The proverb in the form of a command in Proverbs 30:10 is isolated from the trend of thought in this chapter. The first quatrain comes next in Proverbs 30:11-14 . Four times the word generation is used, describing the classes of people frequently mentioned in the preceding chapters of proverbs. Then follow four things which are insatiable. The climax is reached gradually. The horseleach (or vampire) has two daughters by name of “Give.” Even so is the poor heart of man; and there are three and four things of the same character; the unseen regions into which disembodied spirits are going day after day, year after year; the barren womb; the earth upon which rain descends yet is never filled with water, and the fourth thing, the fire, which never saith, it is enough, which consumes till nothing is left. These unsatiable things mentioned are symbolical of the condition of the natural man, always taking in yet always, restless and never satisfied. Then there are four things inscrutable: The way of the eagle in the air; the way of the serpent on a rock; the way of a ship in the midst of the ocean; and the way of a man with a maid Proverbs 30:18-33 ).

Four disquieting things are given in Proverbs 30:21-23 . In Proverbs 30:24-28 the four little things, yet wise, are pictured.
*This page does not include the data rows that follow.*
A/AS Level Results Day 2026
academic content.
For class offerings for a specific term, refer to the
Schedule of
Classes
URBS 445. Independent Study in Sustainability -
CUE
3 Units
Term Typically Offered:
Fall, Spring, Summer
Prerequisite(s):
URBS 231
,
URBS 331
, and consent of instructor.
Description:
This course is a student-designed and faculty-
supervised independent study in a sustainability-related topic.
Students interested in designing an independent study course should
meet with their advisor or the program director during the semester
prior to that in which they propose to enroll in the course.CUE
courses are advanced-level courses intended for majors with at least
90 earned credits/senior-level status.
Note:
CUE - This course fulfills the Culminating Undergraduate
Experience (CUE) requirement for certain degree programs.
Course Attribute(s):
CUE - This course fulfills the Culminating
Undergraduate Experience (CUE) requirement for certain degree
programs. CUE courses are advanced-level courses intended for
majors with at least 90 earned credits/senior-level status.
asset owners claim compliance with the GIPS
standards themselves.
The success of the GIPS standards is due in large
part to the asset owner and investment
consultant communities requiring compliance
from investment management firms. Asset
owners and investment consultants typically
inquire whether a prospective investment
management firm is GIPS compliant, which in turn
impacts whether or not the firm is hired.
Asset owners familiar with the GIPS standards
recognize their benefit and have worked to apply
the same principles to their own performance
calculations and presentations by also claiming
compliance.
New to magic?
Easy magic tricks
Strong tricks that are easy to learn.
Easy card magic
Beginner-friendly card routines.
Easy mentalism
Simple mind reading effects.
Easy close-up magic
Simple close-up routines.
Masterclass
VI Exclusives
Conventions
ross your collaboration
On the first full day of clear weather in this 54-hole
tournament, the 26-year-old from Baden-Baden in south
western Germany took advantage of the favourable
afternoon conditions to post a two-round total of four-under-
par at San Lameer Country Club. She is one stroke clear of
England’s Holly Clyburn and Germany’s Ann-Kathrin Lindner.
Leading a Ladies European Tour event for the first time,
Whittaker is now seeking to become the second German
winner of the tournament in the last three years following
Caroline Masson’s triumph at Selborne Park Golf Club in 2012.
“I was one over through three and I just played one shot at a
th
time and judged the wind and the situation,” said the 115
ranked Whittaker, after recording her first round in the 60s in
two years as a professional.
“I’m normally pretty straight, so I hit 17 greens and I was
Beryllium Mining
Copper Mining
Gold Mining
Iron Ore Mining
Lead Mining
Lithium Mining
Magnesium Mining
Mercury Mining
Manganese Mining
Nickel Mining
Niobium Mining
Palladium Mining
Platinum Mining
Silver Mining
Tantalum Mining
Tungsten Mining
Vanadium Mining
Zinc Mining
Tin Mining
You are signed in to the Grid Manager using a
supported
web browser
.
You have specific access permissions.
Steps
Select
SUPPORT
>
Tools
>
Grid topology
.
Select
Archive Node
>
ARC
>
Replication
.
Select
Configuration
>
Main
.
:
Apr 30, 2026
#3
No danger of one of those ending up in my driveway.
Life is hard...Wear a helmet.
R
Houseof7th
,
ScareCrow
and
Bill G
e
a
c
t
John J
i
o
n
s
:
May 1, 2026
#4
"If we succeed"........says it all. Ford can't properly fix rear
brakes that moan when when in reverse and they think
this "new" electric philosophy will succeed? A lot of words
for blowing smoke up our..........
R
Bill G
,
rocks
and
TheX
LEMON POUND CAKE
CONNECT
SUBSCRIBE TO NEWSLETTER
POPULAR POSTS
They are the ants, the conies, the locusts and the lizard (not spider as in the A.V.). Here are lessons for man: the sluggard, the fool, the evil man, and other characters touched upon in proverbs are put to shame by the sagacity of these little things. Four graceful things conclude these sayings: A lion, a greyhound, an he-goat and a king, against whom there is no rising up. So may the righteous man act. Bold as a lion, swift as the greyhound to carry out the Lord’s will in the Lord’s service, climbing the steeps like the he-goat, and always victorious like a king undefeated. We see that these statements of Agur have a definite bearing upon the entire book of Proverbs inasmuch as they restate and illustrate the different characters, such as the ungodly, the unwise, the fool, the sluggard, the proud, the righteous, the godly, the humble, etc., mentioned in the book. Agur’s message ends with a word of counsel to exercise self-restraint.